E’ questo il futuro della libera informazione? Destinata a scomparire?
Sentite il commento di Fabio Duranti ai microfoni di Francesco Vergovich.
“Alla base di una democrazia c’è la libera informazione, che deve essere regolamentata in qualche modo. Ci deve essere però anche la voglia del paese di poter disporre di mezzi liberi, indipendenti. Almeno sai che quel mezzo non rappresenta nessun partito, nessuna area criminale, nessuna area politica o ideologica.
Negli anni 70′-80′ il mondo occidentale ha fatto a gara a far moltiplicare i mezzi indipendenti. Successivamente quelli che sono diventati grandi sono stati tutti acquistati da chi ha detto “ora vi abbiamo fatto giocare, ma adesso vogliamo il pensiero unico”.
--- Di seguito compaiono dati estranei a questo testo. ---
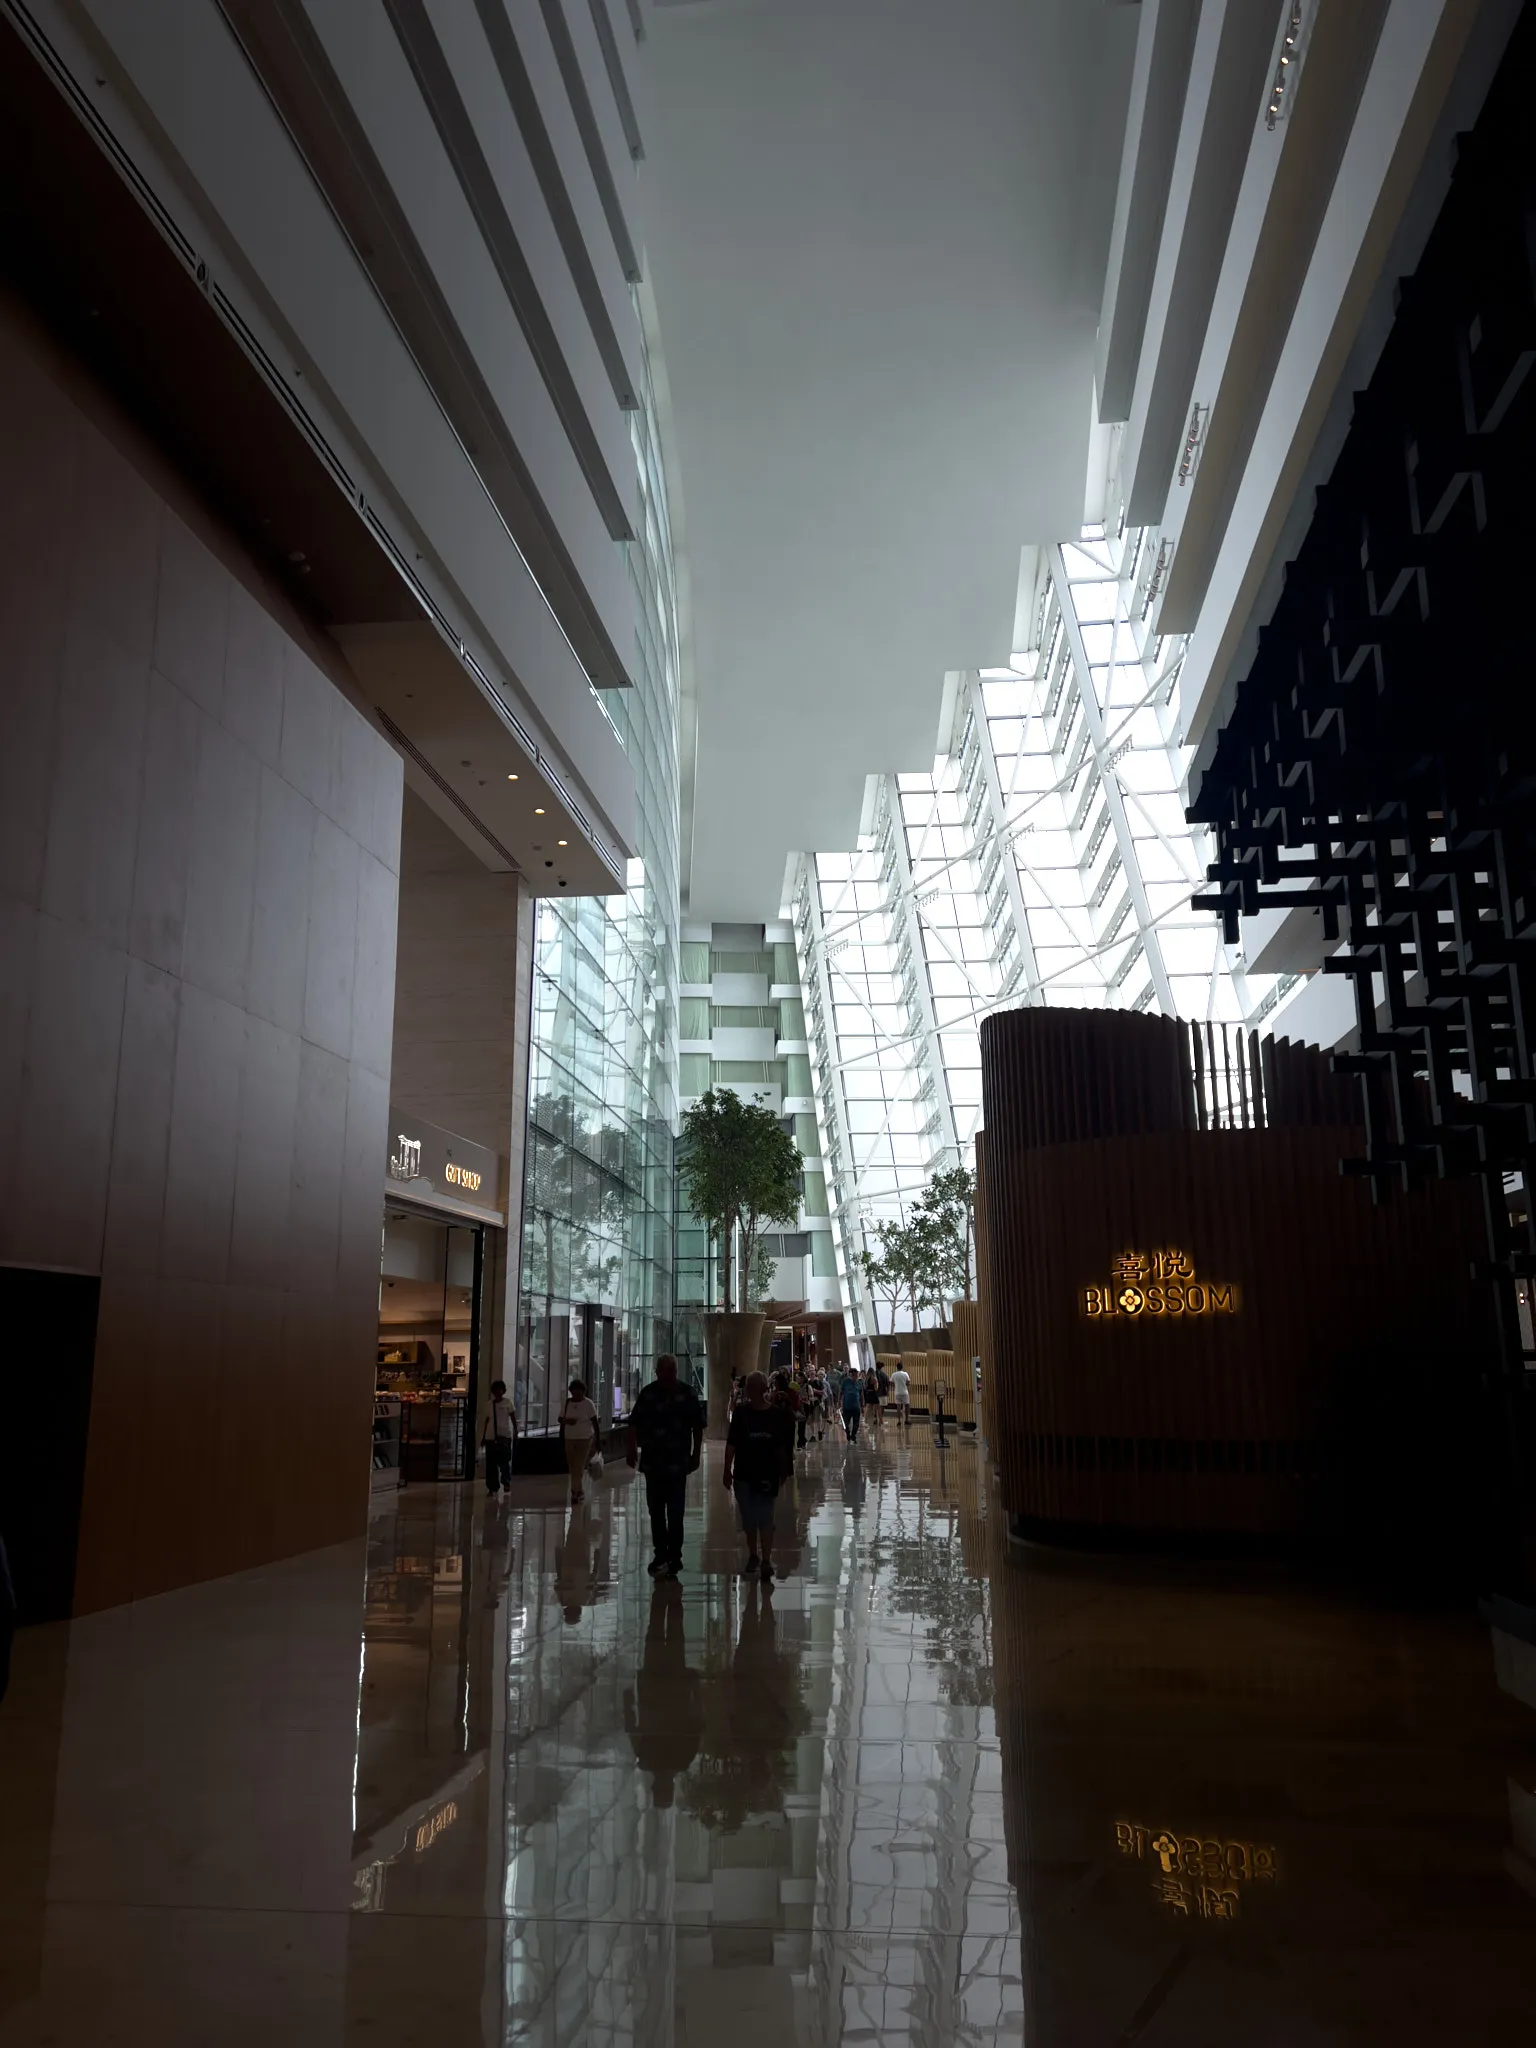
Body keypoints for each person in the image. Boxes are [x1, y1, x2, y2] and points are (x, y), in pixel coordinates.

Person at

Quelli più importanti sono quindi stati acquistati, quelli più fastidiosi hanno provato a comprarli – lo hanno fatto anche con noi – e molti hanno rifiutato gentilmente, mentre altri hanno ceduto. Quelli che hanno rifiutato sono adesso oggetto d’attacco. Siamo rimasti gli ultimi a rompere i co***oni a questa gente che vorrebbe che il pensiero unico scivolasse via libero.
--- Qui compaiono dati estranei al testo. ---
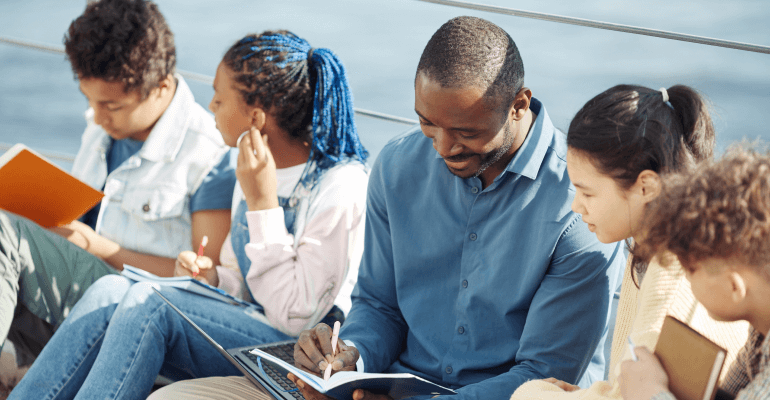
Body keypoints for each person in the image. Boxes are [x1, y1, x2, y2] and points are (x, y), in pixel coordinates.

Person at [157, 16, 626, 400]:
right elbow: (379, 306)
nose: (443, 147)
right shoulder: (398, 166)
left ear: (519, 105)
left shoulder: (580, 203)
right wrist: (350, 359)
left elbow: (544, 376)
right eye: (427, 122)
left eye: (465, 131)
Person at [8, 29, 369, 400]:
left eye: (218, 98)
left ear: (256, 118)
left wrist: (263, 205)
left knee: (149, 304)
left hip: (293, 353)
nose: (210, 106)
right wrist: (211, 277)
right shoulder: (254, 167)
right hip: (246, 329)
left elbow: (297, 317)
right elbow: (242, 283)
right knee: (110, 289)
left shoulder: (339, 187)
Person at [0, 0, 234, 388]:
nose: (97, 114)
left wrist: (96, 246)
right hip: (75, 290)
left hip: (133, 307)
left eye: (110, 105)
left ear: (161, 88)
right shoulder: (104, 125)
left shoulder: (209, 156)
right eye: (89, 100)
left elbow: (205, 286)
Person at [510, 85, 749, 400]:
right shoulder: (654, 246)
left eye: (588, 192)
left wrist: (533, 393)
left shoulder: (676, 277)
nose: (576, 207)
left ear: (646, 186)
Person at [619, 147, 770, 400]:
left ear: (734, 287)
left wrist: (649, 394)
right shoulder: (760, 332)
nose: (685, 280)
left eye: (690, 269)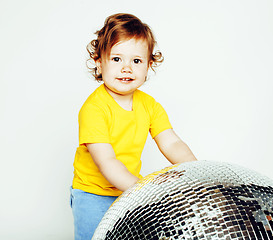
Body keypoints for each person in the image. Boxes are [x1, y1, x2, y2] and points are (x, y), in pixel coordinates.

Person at [70, 13, 197, 240]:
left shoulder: (149, 105)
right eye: (117, 59)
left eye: (136, 61)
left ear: (149, 66)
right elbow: (107, 162)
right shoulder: (94, 108)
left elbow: (171, 142)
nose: (126, 68)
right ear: (99, 61)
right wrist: (143, 189)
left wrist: (196, 171)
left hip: (128, 191)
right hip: (93, 194)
Ora parlare con il Professor Garavelli di studi scientifici, a detta di questi cialtroni, significa essere dispregiativi e pericolosi: se non rimuovi l’articolo – fanno sapere – la pubblicità è bloccata su tutto il sito.
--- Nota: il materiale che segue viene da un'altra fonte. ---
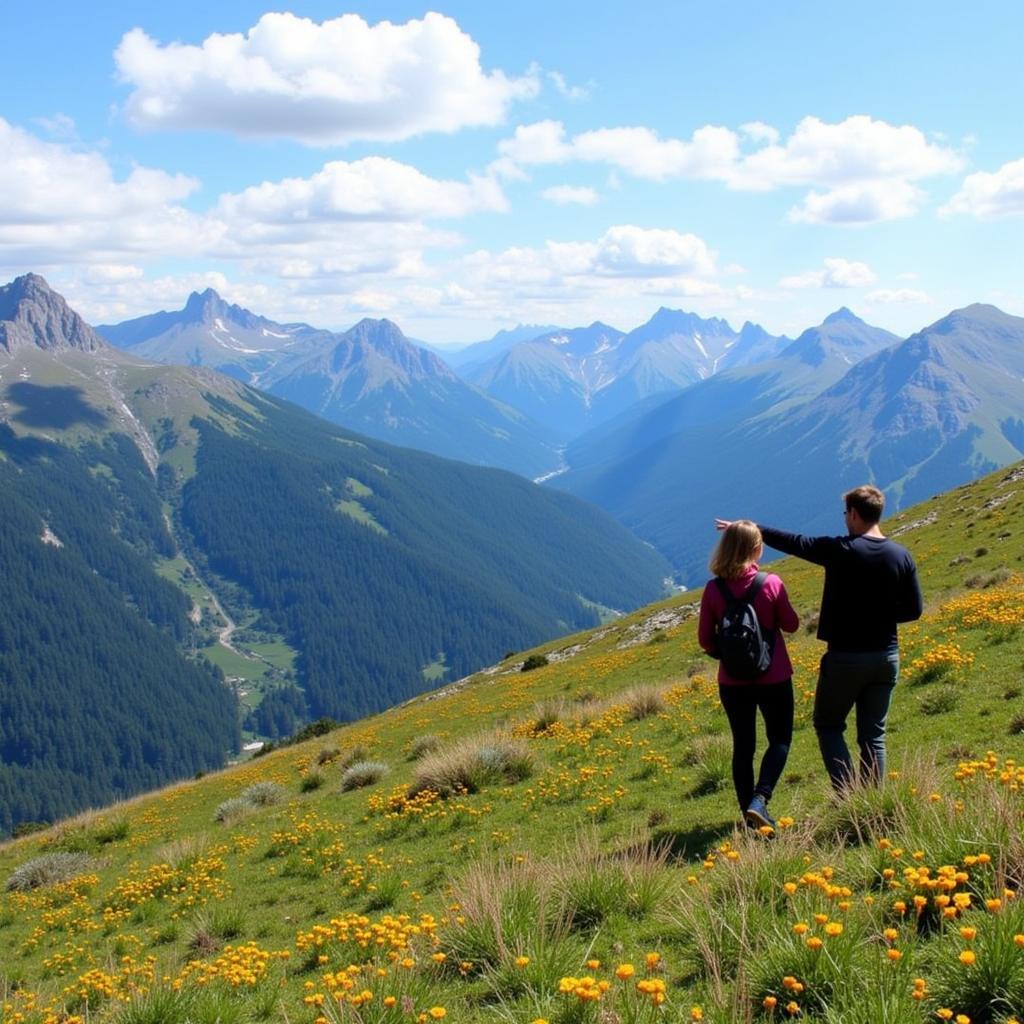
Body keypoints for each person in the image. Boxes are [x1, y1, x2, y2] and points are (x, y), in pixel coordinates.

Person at [716, 484, 923, 792]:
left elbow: (797, 543)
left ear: (853, 513)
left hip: (845, 658)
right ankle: (873, 805)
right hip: (886, 657)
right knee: (873, 736)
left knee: (829, 726)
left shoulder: (840, 550)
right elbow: (914, 610)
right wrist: (879, 618)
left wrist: (751, 529)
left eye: (845, 514)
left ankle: (848, 798)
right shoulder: (901, 555)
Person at [698, 520, 799, 830]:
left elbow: (704, 640)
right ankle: (761, 799)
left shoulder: (713, 589)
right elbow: (792, 624)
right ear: (756, 549)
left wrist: (728, 655)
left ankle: (749, 819)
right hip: (775, 676)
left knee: (744, 746)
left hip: (732, 682)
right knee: (779, 739)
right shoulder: (771, 583)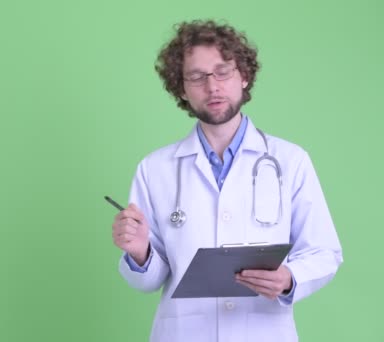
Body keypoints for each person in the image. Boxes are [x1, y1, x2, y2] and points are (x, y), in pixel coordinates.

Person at [111, 19, 342, 342]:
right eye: (196, 76)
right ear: (181, 87)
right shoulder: (155, 169)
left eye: (223, 72)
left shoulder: (290, 161)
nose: (212, 86)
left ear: (244, 76)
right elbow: (150, 279)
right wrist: (139, 253)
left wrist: (290, 278)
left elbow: (323, 251)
Questi cialtroni ti dicono che sei un abusivo, in Italia funziona così. Ma alla gente sta bene perché, come si dice, “che me frega, stasera mi vedo Netflix e chi se ne frega di Radio Radio”. Questo è quello che in genere accade.
Il Professor Garavelli ha pubblicato 500 articoli su riviste scientifiche, e ha un H-Index di tutto rispetto.
Però quello che dice uno scienziato dalla grandissima reputazione sarebbe “dispregiativo e pericoloso”.
Io quando non sono d’accordo non mi permetto di dire a qualcuno che non deve dire quella cosa, altrimenti gli tolgo i soldi o lo faccio chiudere. Lo contesto, casomai. Non gli punto la pistola in testa: mi metto a tavolino e discuto.
Lo Stato italiano ha concesso a questi cialtroni di entrare a casa nostra e di fare queste violenze ai nostri concittadini. Vallo a fare in altri paesi, dove hanno bloccato Facebook e Google, dove gli hanno risposto di non continuare a rompere i co***oni ai loro concittadini.
Questi cialtroni sono dei ladri che non pagano nemmeno le tasse qui da noi, ma è tutto a posto. Poi noi invece siamo quelli abusivi, dannosi, pericolosi soltanto perché diamo parola agli scienziati?
Come si può continuare ad accettare una tale violenza? E’ chiaro che c’è la complicità di tutti i poteri dello Stato. Come fa a non alzasi nessuno a dire “non lo puoi fare!” in un paese civile?
Una volta si aiutavano i mezzi indipendenti, adesso tutto è cambiato: noi dobbiamo essere soppressi secondo questa gente. Ma lotteremo fino in fondo e conteremo quanta gente sarà con noi in questa battaglia.
Noi chiediamo ai governi, alla Magistratura, a chi ha il potere in questo paese – se esiste ancora – di proteggere le persone che vogliono lavorare, non di metterle in condizione di elemosinare il lavoro come già accade a causa delle chiusure in gran parte del paese.
Non chiedeteci di elemosinare il diritto che sta al primo posto della Costituzione, che è quello al lavoro, o il 21, cioè la libera informazione. Voi ci state chiedendo di elemosinarvi il diritto al lavoro, ma lavoriamo solo se facciamo quello che dite voi: questo non hanno avuto la faccia di farlo neanche novant’anni fa“.